**BRIEF A**.
Reproduce the passage of the forum thread starting with "I Can't remember" and going on through "yellow/black warning stripes?".

**DOCUMENT EXCERPT**.
□ □ □ □

And ditto what Griff said, post some more pics! I'm curious how you hollowed it out and would love to see a shot of the bottom, did you cut out that raised rectangular detail area between the four wheels? That was my plan, I figured it'd be big enough to allow me to get lights where I need them.


----------



## Captain Han Solo (Apr 5, 2002)

Wow! Thanks for the comments Philip. This kit was a lot of fun to build. I'll post some more pics soon. I am currently customizing a Master Replicas 32" Nautilus. I have been posting pics on the Disneysub site. Back to the Spinner. Yes I hollowed it out to install LEDS. Haven't gotten around to it yet. As I said before, I really need to find or make those Police lights. Again I'll post more pics soon.

High Regards, Mark


----------



## PhilipMarlowe (Jan 23, 2004)

If you are trying to match the lightbars, you might find some useful stuff here:

http://www.policecarmodels.com/11li.html

or here:

http://www.policecarmodels.com/118lightbars.html

Including a reasonably priced flashing police LED light kit. Thety have some cool stuff for customizing the interior too.


----------



## Captain Han Solo (Apr 5, 2002)

That's an awesome site sir! I just may be able to use some of it. Of course I'll have to go all out on this now, meaning flashing lights ETC...Gonna dig out my Bladerunner reference stuff and compare the lights on this site. Thanks for the hook up!

High Regards, Mark


----------



## StarshipClass (Aug 13, 2003)

I missed this one somehow--excellent work! I like the big detail pics--I was never aware of all the detail on that craft from the movies. 

BTW: Your Harrison Ford actually looks like Harrison Ford  Fantastic build and paint job!


----------



## Captain Han Solo (Apr 5, 2002)

Thanks Perffesser. A lot of work went into it.And still going into it!


Regards,Mark


----------



## Captain Han Solo (Apr 5, 2002)

Hi Guys.


I just added more pics of my Police Spinner. They are in my Photo Album.





Regards, Mark


----------



## Lloyd Collins (Sep 25, 2004)

Very good! Glad to see more photos. Ordered your police lights yet?


----------



## PhilipMarlowe (Jan 23, 2004)

What'd you use as your choice of blue, Mark? 

Good choice, most of the build-ups I've seen look too light a blue because they matched the full sized hero spinner exactly. Not to mention the article on the restoration of the hero on the BR Zone.

http://media.bladezone.com/contents/film/production/props/spinner3/spinner_rising.php

The full sized prop might have been light blue, but it's a lot darker than that onscreen imho.


----------



## Captain Han Solo (Apr 5, 2002)

I Can't remember the exact color I used. I know it was from a rattle can. I think is was Model Masters "French Blue" no 2915. I actually repainted it several times before I was happy with the color.


Regards, Mark


----------



## StarshipClass (Aug 13, 2003)

The new pics show it off to great advantage. How did you do the yellow/black warning stripes?


----------



## Captain Han Solo (Apr 5, 2002)

The Yellow and black warning stripes are custom Decals. As are all the other markings. Except for the rear bumper, Which I hand painted.


High Regards, Mark


----------

□ □ □ □

**DATASET EXCERPTS**.
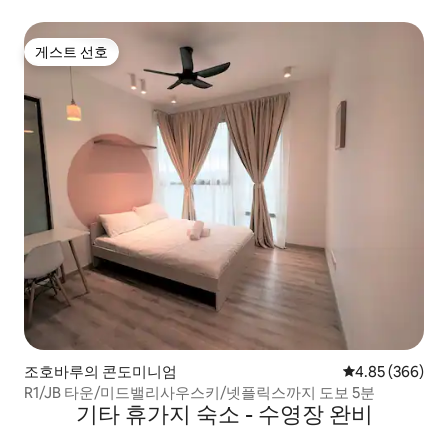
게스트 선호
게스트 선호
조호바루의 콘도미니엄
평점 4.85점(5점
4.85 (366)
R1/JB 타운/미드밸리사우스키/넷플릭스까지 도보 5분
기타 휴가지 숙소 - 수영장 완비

□ □ □ □

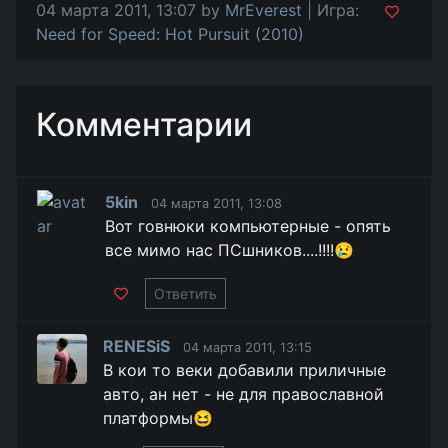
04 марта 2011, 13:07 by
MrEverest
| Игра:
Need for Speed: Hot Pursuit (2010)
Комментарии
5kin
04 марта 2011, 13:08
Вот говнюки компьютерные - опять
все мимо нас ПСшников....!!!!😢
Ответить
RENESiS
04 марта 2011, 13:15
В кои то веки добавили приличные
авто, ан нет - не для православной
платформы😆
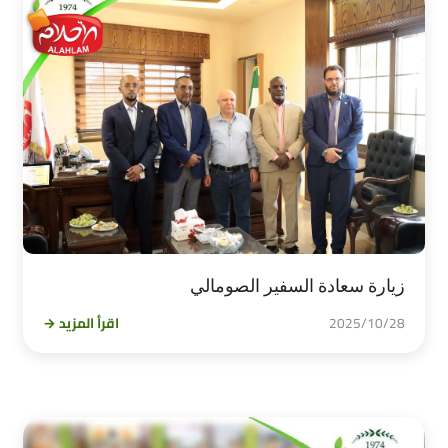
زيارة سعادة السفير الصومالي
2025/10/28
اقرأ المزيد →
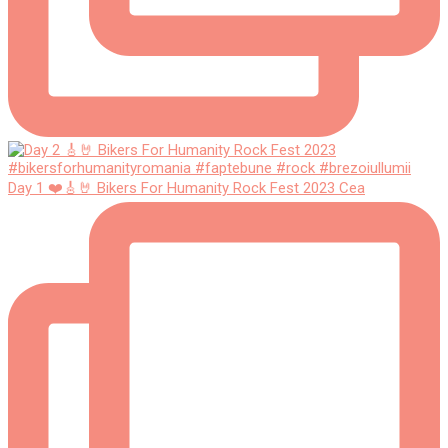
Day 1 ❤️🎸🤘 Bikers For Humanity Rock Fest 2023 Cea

□ □ □ □

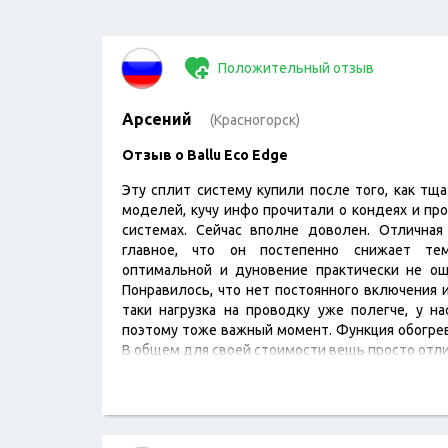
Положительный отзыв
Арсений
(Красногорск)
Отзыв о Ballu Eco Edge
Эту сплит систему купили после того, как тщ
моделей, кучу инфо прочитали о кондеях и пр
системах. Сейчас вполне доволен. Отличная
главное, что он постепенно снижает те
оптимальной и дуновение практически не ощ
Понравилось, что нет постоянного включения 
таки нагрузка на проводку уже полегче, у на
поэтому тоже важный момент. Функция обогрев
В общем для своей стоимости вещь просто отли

□ □ □ □

**BRIEF B**.
In the listing, write out only the lines starting with the line with "زيارة سعادة السفير الصومالي" and going on through the line with "اقرأ المزيد →". Put "القنصل" in place of "السفير" and keep everything else the same.

**OUTPUT A**.
I Can't remember the exact color I used. I know it was from a rattle can. I think is was Model Masters "French Blue" no 2915. I actually repainted it several times before I was happy with the color.


Regards, Mark


----------



## StarshipClass (Aug 13, 2003)

The new pics show it off to great advantage. How did you do the yellow/black warning stripes?

**OUTPUT B**.
زيارة سعادة القنصل الصومالي
2025/10/28
اقرأ المزيد →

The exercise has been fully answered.